The Washington Department of Fish and Wildlife (WDFW) has a newly formed Coastal Recreational Crab Monitoring Program tasked with developing enhanced monitoring and field activities for coastal crab spanning from Neah Bay to the Columbia River, including Grays Harbor and Willapa Bay. The team is based in the Montesano Region 6 office and the Willapa Bay Field Station in Ocean Park.

The Dungeness crab is an iconic and valuable fishery resource that is culturally and economically important to Washington’s coastal communities.

The coastal commercial Dungeness crab fishery is a stable, long running fishery that supports the livelihoods of many and is critical to the economies of Washington’s coastal communities. Historical catch records going back to the 1950s show average landings of more than 10 million pounds.

Dungeness crab harvest of Dungeness crab is popular for many on the coast. WDFW’s new program will support data collection that ensures the sustainable management of this important resource.
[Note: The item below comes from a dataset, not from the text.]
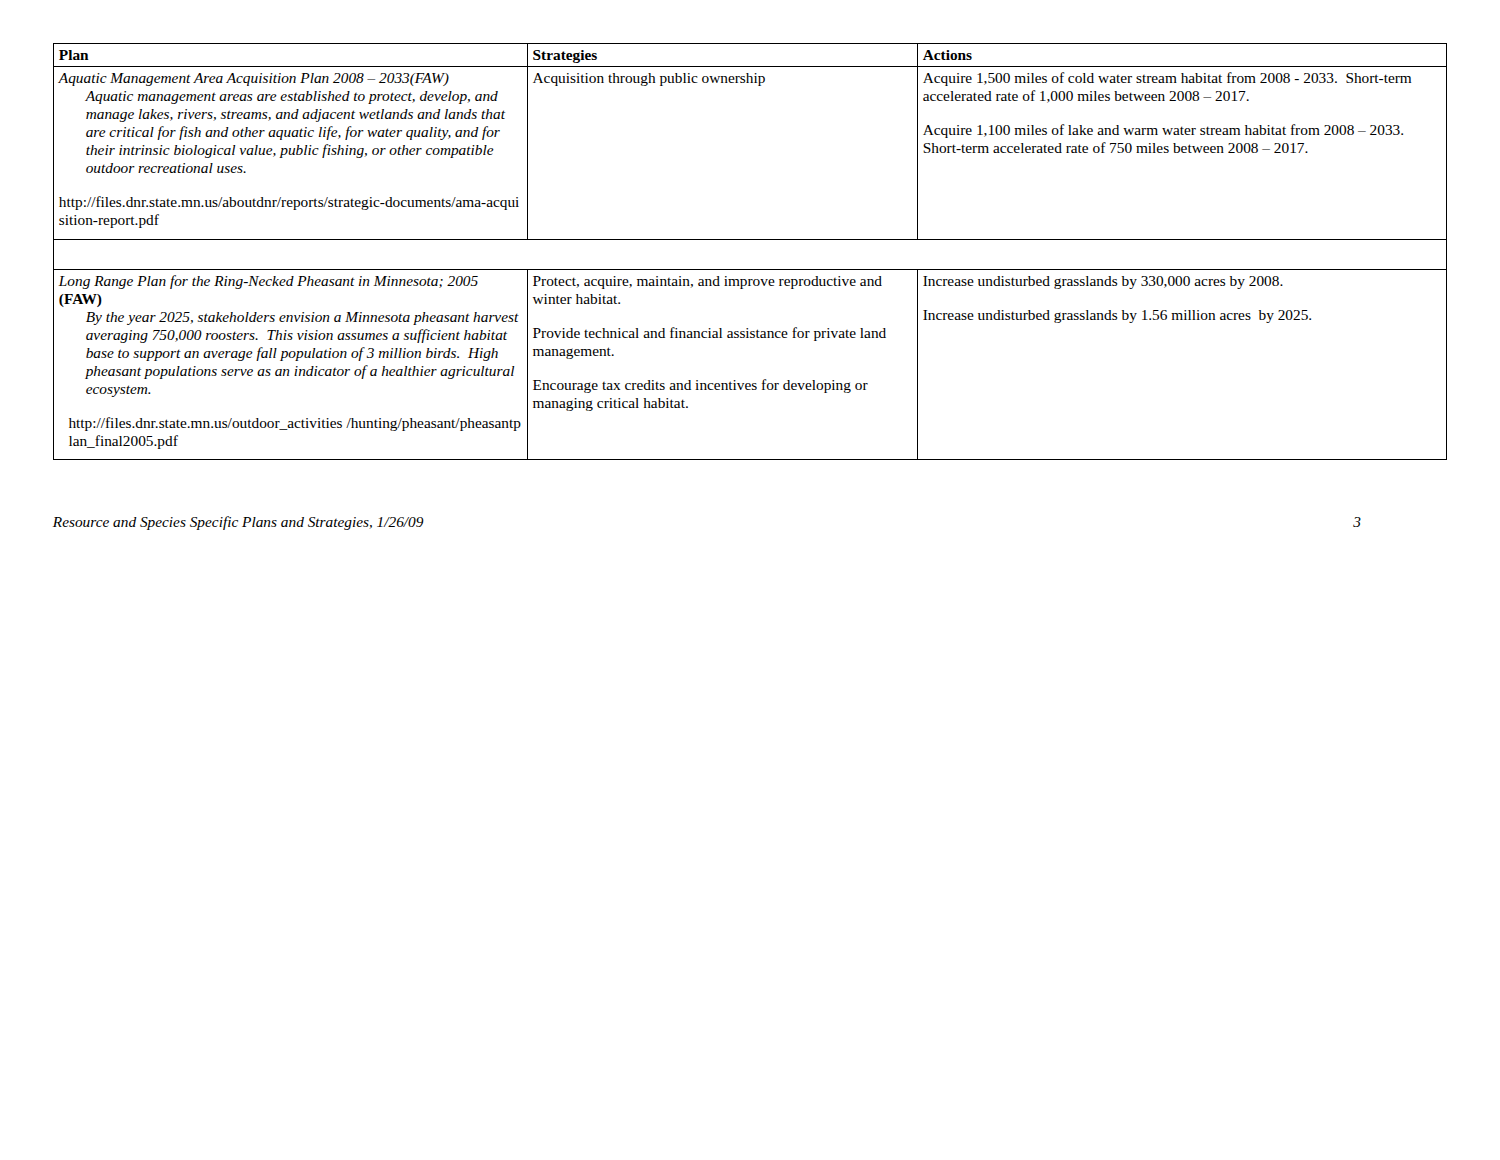| Plan | Strategies | Actions |
| --- | --- | --- |
| Aquatic Management Area Acquisition Plan 2008 – 2033(FAW) Aquatic management areas are established to protect, develop, and manage lakes, rivers, streams, and adjacent wetlands and lands that are critical for fish and other aquatic life, for water quality, and for their intrinsic biological value, public fishing, or other compatible outdoor recreational uses. http://files.dnr.state.mn.us/aboutdnr/reports/strategic-documents/ama-acquisition-report.pdf | Acquisition through public ownership | Acquire 1,500 miles of cold water stream habitat from 2008 - 2033. Short-term accelerated rate of 1,000 miles between 2008 – 2017. Acquire 1,100 miles of lake and warm water stream habitat from 2008 – 2033. Short-term accelerated rate of 750 miles between 2008 – 2017. |
| Long Range Plan for the Ring-Necked Pheasant in Minnesota; 2005 (FAW) By the year 2025, stakeholders envision a Minnesota pheasant harvest averaging 750,000 roosters. This vision assumes a sufficient habitat base to support an average fall population of 3 million birds. High pheasant populations serve as an indicator of a healthier agricultural ecosystem. http://files.dnr.state.mn.us/outdoor_activities /hunting/pheasant/pheasantplan_final2005.pdf | Protect, acquire, maintain, and improve reproductive and winter habitat. Provide technical and financial assistance for private land management. Encourage tax credits and incentives for developing or managing critical habitat. | Increase undisturbed grasslands by 330,000 acres by 2008. Increase undisturbed grasslands by 1.56 million acres by 2025. |
Resource and Species Specific Plans and Strategies, 1/26/09 3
The recreational crab sampling team began collecting data on crab catch and fishing effort this summer by sampling popular coastal crabbing access sites, boat launches, beaches, docks, and piers. Samplers will be gathering biological information about crabs caught, including size and sex, as well as statistical information from recreational crabbers through a series of interview questions. WDFW asks the public for their assistance when encountering a crab sampler, as the information collected is essential for the successful management of the coastal crab fishery.

The goal of this program is to estimate crabbing effort and harvest along the Washington coast. This work will support WDFW’s mission to preserve, protect, and perpetuate fish, wildlife, and ecosystems while providing sustainable fish and wildlife recreational and commercial opportunities. The agency is committed to sustainably managing recreational and commercial crab fisheries.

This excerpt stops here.